本学会は2007年にポリフェノール研究会として発足し、産官学を問わず、ポリフェノールに関する学術研究を深め、研究者間の情報交換と連携の場とし、また、一般消費者に対する啓蒙・普及に努めることを目的として、2010年に日本ポリフェノール学会へと名称変更しております。
第8回学術大会では、この4月から農大・応用生物科学部・栄養科学科に赴任された清水誠先生に「腸管の機能とポリフェノール」と題した基調講演を、日本健康食品規格協会・理事長の池田秀子先生に「食品の新たな機能性表示制度と製品開発?ポリフェノールを事例として?」と題した特別講演をお願いいたしました。更に、「企業研究者によるポリフェノール製品開発の道程とその機能性メカニズム」と題し、シンポジウムも企画いたしました。一般講演では、会員・非会員を問わず、広くポリフェノール研究について熱く討論していただきたく、全てポスター発表といたしました。

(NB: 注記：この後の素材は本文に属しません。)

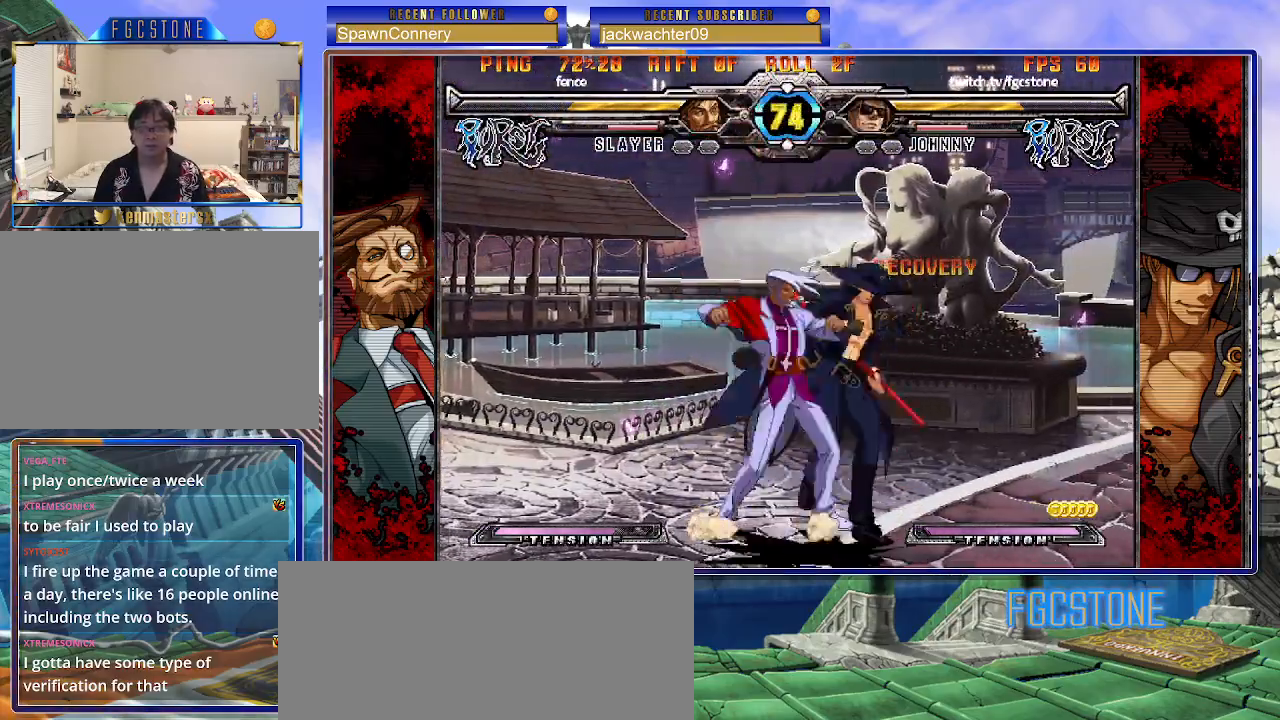
{"buttons": [], "left_stick": "right", "events": [[117, "K", "up"], [133, "S", "down"], [267, "S", "up"]]}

当日は講演要旨集が不足する予想外の来場者数となり、午前中はシンポジウムからスタートいたしました。①大塚製薬㈱佐賀栄養製品研究所「エクオール含有食品「エクエル」の研究開発-基礎から臨床試験まで-」②㈱明治・食機能科学研究所「カカオポリフェノールと生活習慣病予防作用」③サントリーグローバルイノベーションセンター㈱研究部「ケルセチン配糖体による体脂肪低減効果」④花王㈱生物科学研究所「コーヒーポリフェノールの抗肥満作用」の計4題で、各社が注目するポリフェノールの製品化の経緯、その機能性メカニズムについて解説していただき、質疑応答も活発に行われました。午後は清水先生の基調講演から再開し、ポリフェノールの生体内動態・利用率を考えるにあたり、関門となる腸管での輸送機構、また、その腸管内で起こる炎症をはじめとする様々な反応を制御するポリフェノールの可能性について紹介されました。池田先生は、この7月末に検討会報告書がまとめられ、業界の関心度の高い「食品の新たな機能性表示制度」について、報告書の概要を紹介していただきました。その後、29題のポスターセッションが始まり、農大関係者を除く学会理事および評議員、講演者の方々にも加わっていただき、優れたポスター(35歳未満でエントリー)に対するYoung Investigator Award(YIA)の審査も行われました。
懇親会では、和やかな雰囲気の中、YIAの表彰式が行われ、金賞は農大・応用生物科学部・食品安全健康学科・井上博文助教、銀賞は岐阜大学・応用生命科学の北村幸平さん、銅賞は同点3名で、お茶の水女子大学・大学院の塚原知里さん、農大・大学院・食品栄養学専攻博士前期課程2年吉野佐和子さん、同課程2年高橋文太さんが受賞いたしました。
本大会にご参加いただいた皆様方、ご尽力いただいた実行委員の先生方、院生の皆様、賛助をいただいた企業・団体の皆様方および後援・協賛の東京農業大学に厚く御礼申し上げます。